● Given records:
>>>

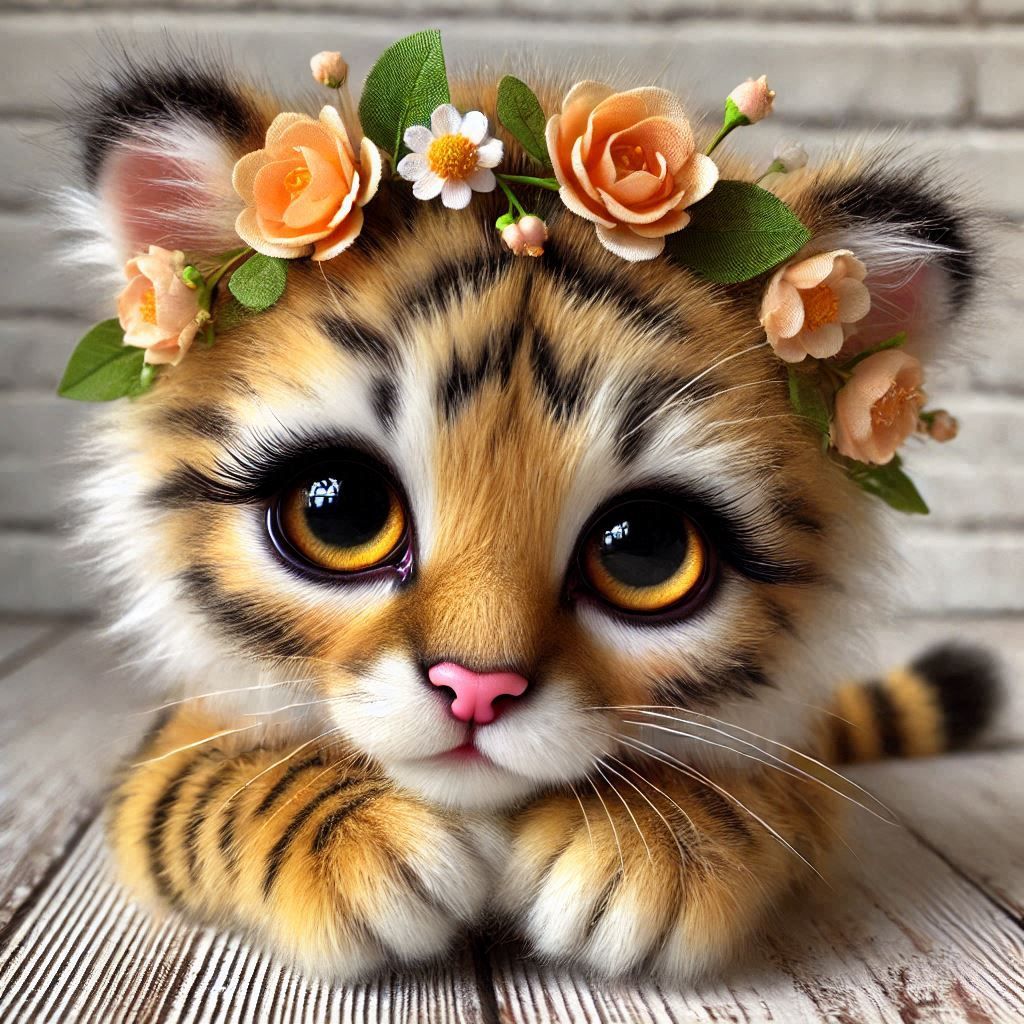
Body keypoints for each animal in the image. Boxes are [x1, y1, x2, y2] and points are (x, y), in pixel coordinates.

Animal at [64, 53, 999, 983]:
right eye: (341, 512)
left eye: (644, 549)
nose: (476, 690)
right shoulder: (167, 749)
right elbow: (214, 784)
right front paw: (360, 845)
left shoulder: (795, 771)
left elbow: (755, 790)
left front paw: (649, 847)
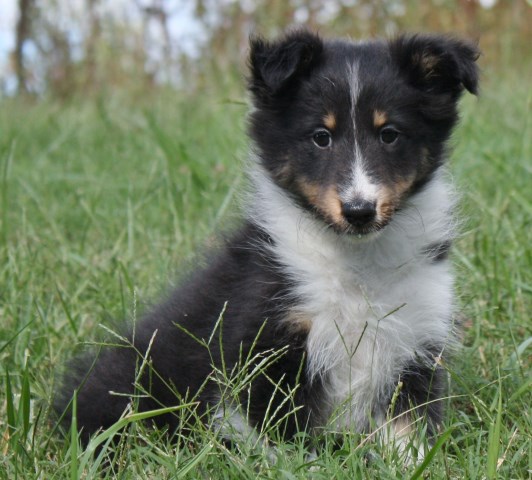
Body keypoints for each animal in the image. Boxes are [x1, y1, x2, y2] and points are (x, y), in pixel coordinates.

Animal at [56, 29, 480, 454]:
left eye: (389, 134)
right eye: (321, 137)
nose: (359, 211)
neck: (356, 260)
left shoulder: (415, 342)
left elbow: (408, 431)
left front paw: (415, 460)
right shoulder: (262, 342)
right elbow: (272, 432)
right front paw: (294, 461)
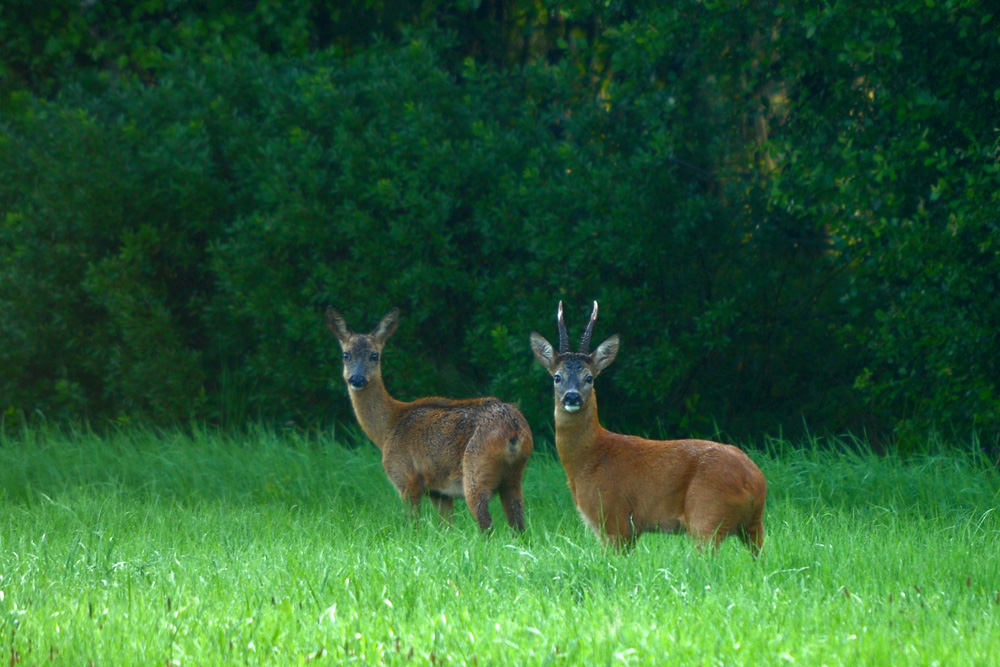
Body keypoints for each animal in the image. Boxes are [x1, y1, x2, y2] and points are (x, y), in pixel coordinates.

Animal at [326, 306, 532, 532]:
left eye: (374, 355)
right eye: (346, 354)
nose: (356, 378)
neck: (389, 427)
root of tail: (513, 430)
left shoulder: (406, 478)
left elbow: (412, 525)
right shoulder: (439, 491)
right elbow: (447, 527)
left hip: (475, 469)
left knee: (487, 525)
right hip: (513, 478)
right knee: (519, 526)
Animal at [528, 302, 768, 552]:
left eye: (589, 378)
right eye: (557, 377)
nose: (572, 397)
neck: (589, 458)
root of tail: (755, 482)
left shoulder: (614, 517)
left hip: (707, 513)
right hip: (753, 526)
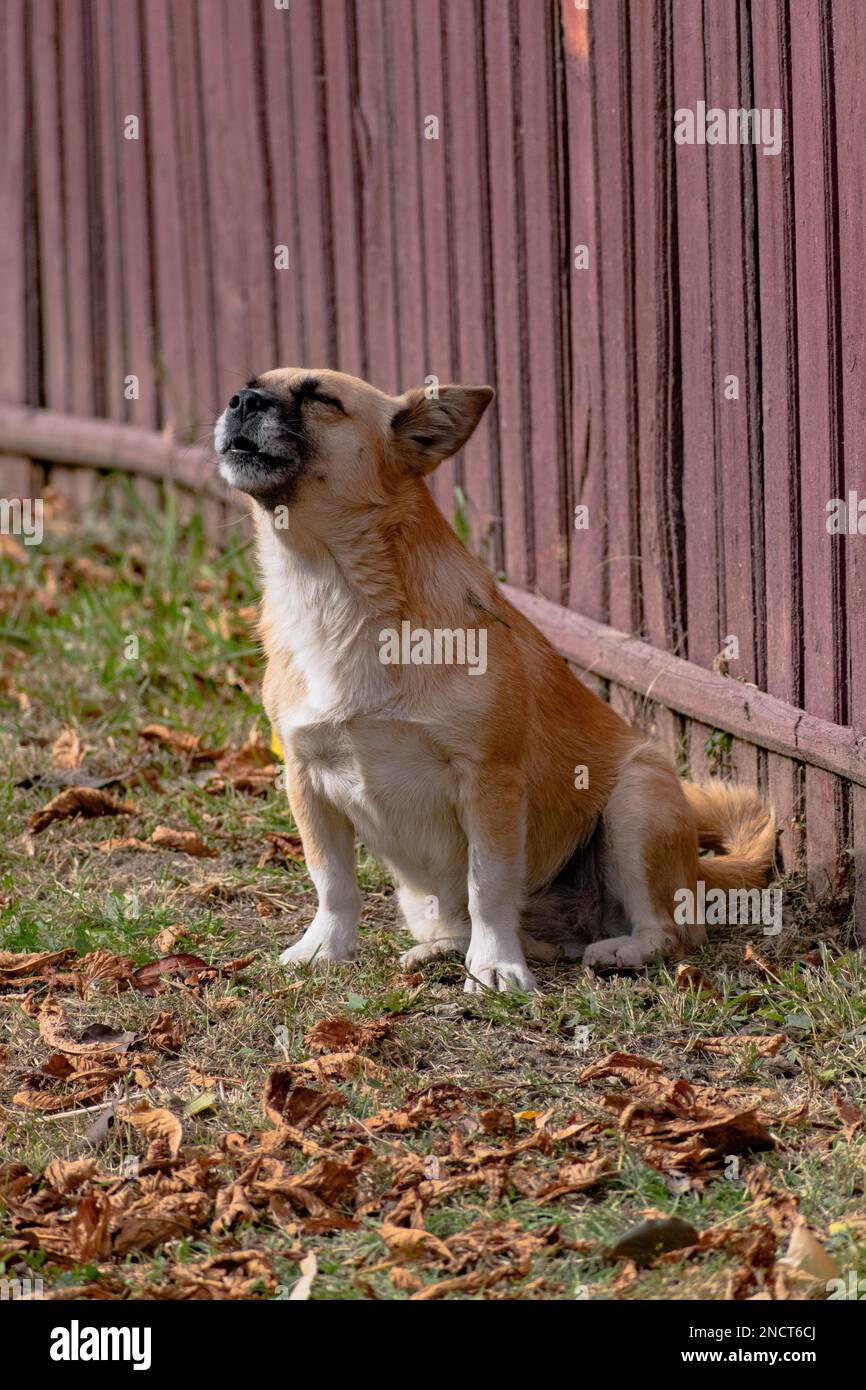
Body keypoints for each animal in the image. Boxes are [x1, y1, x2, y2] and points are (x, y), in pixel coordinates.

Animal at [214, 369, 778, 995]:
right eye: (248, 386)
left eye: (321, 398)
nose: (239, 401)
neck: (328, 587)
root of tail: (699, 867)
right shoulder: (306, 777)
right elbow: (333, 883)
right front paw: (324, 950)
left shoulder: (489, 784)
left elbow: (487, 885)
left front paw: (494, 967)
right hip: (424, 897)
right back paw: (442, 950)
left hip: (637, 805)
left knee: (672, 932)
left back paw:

<<<

● Your assignment: In the data above, take the line with "left shoulder: (415, 342)", the line with "nose: (356, 378)", and every line between, and set them down exactly without pictures.

● Problem solution:
left shoulder: (415, 342)
left elbow: (408, 431)
left front paw: (415, 460)
right shoulder: (262, 342)
right elbow: (272, 432)
right front paw: (294, 461)
Body keypoints for each animal in the image. Boxes are [x1, y1, x2, y2] and points are (x, y), in pixel coordinates.

Animal at [326, 306, 532, 532]:
left eye: (374, 355)
right eye: (346, 354)
nose: (356, 378)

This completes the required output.